Each record below must be reproduced exactly as it reads, with its images omitted.

══════

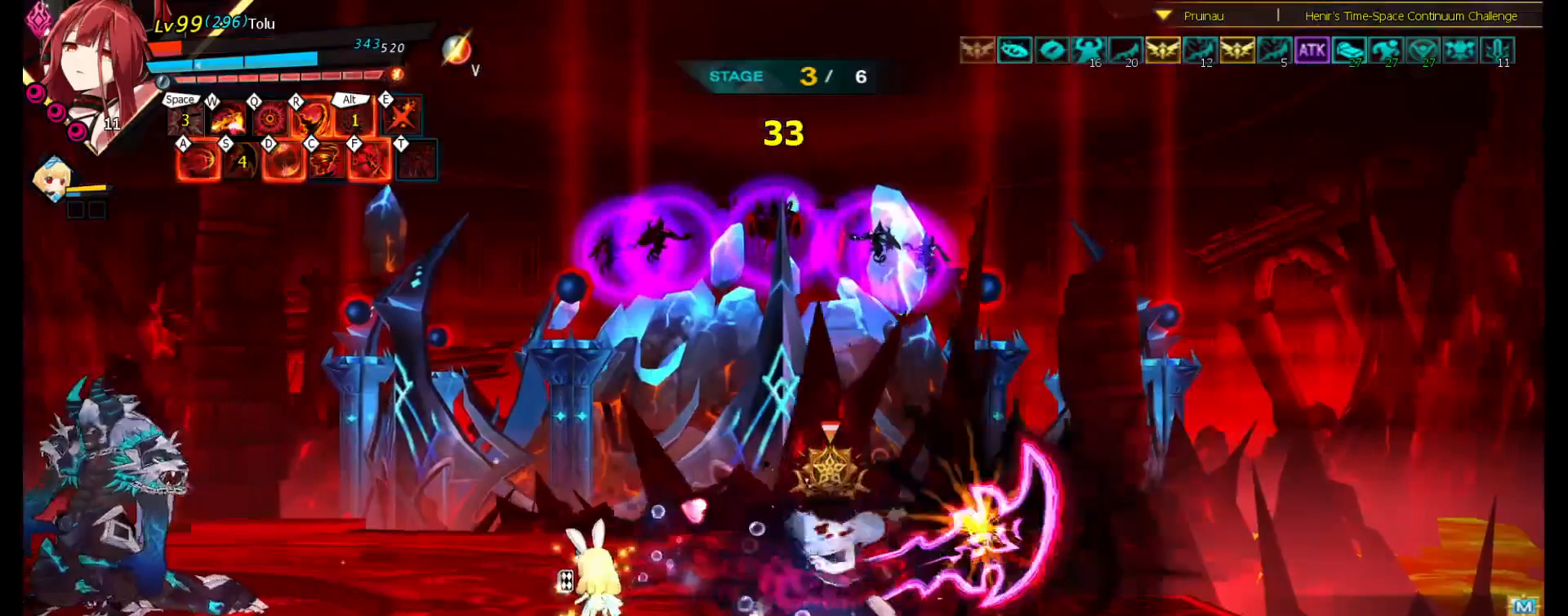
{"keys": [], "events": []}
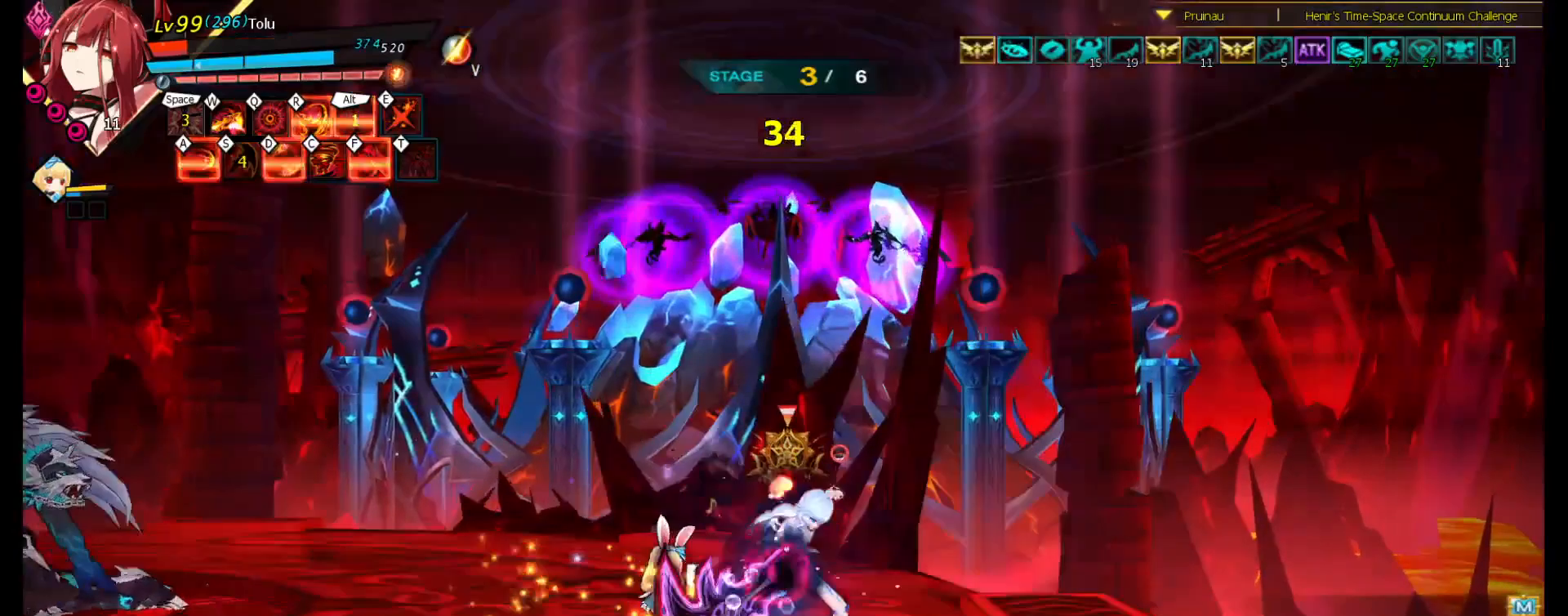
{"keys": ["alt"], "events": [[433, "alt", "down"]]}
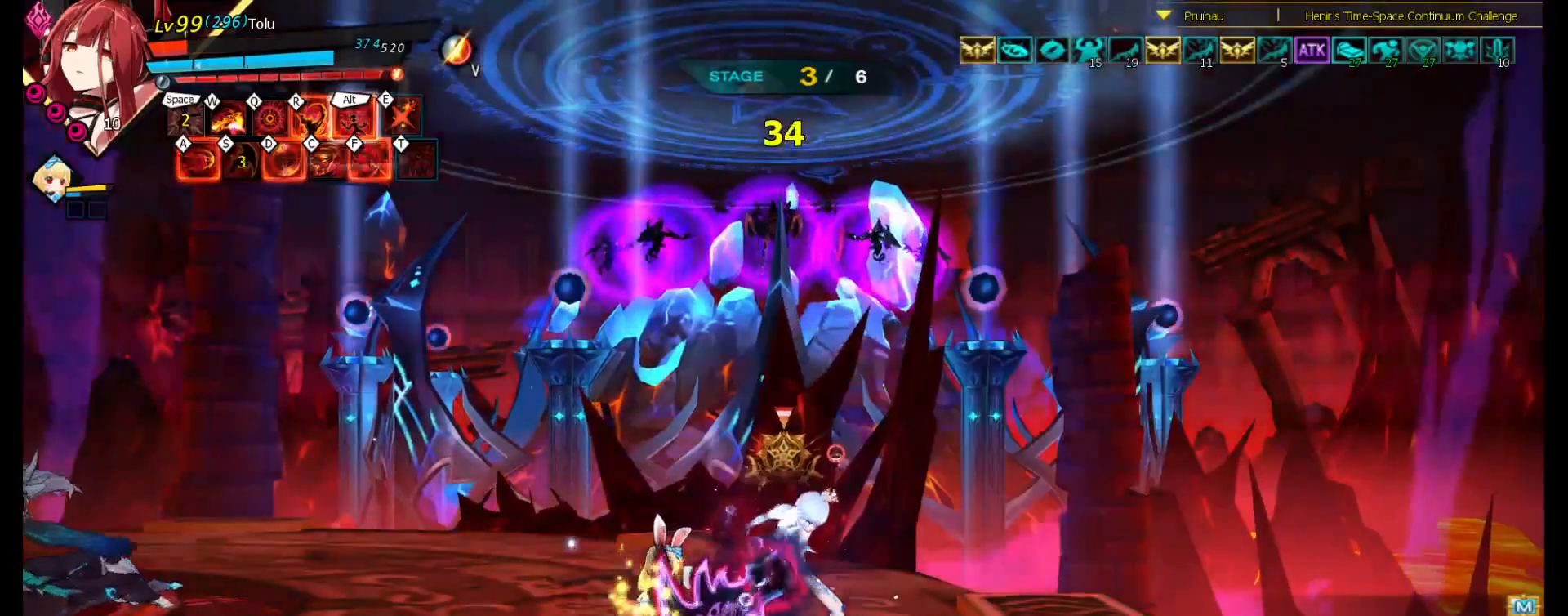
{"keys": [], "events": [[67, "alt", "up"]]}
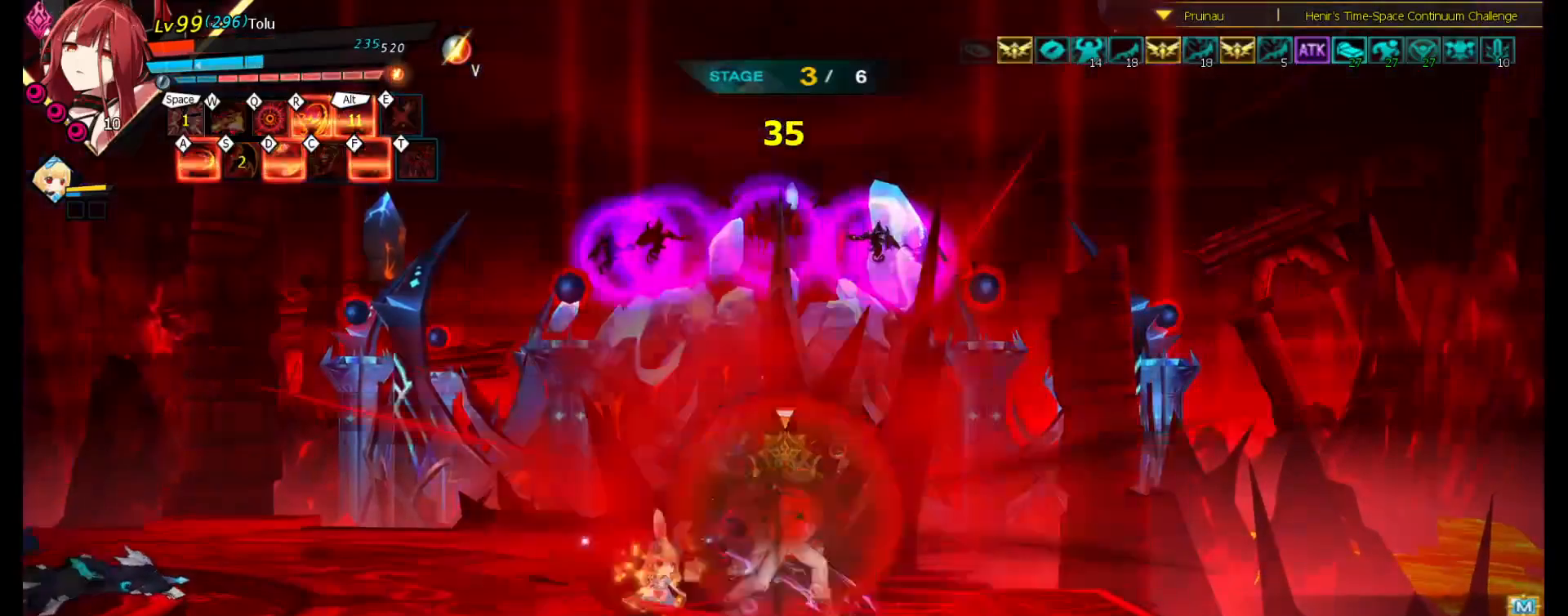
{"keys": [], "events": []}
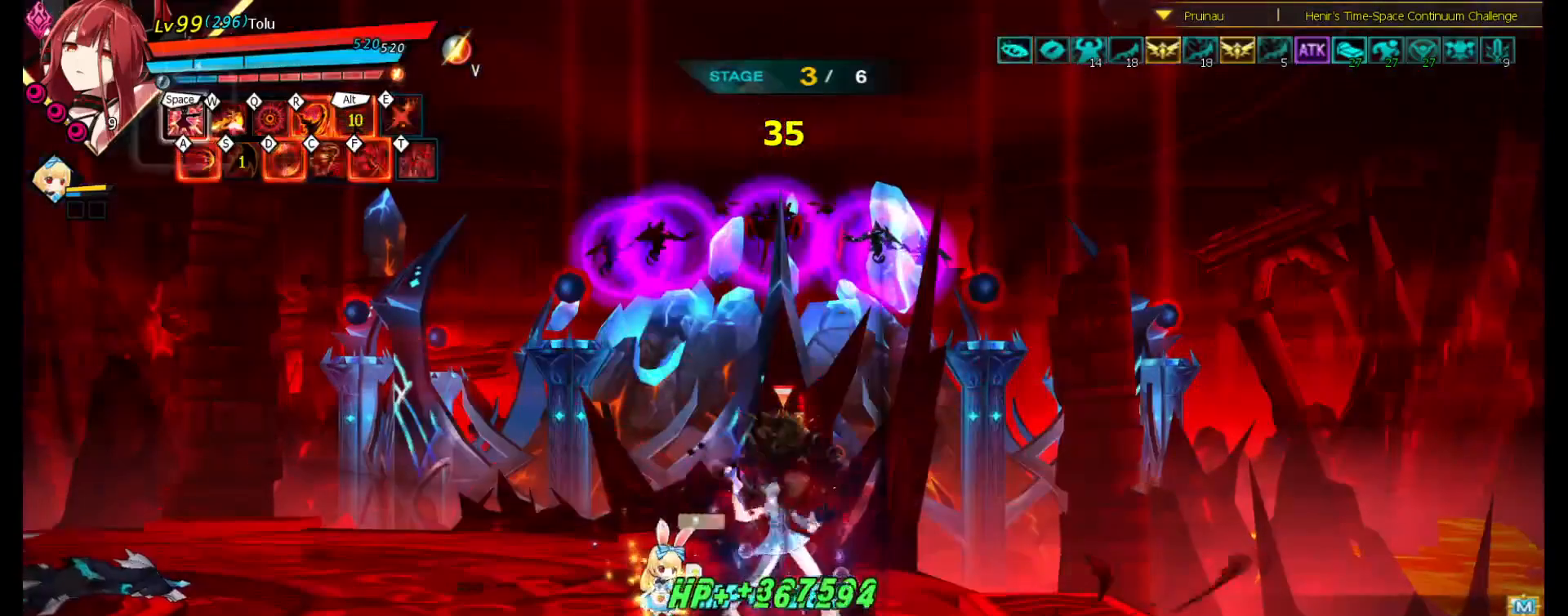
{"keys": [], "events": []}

══════

*PROBLEM SOLUTION*:
{"keys": [], "events": []}
{"keys": ["alt"], "events": [[433, "alt", "down"]]}
{"keys": [], "events": [[67, "alt", "up"]]}
{"keys": [], "events": []}
{"keys": [], "events": []}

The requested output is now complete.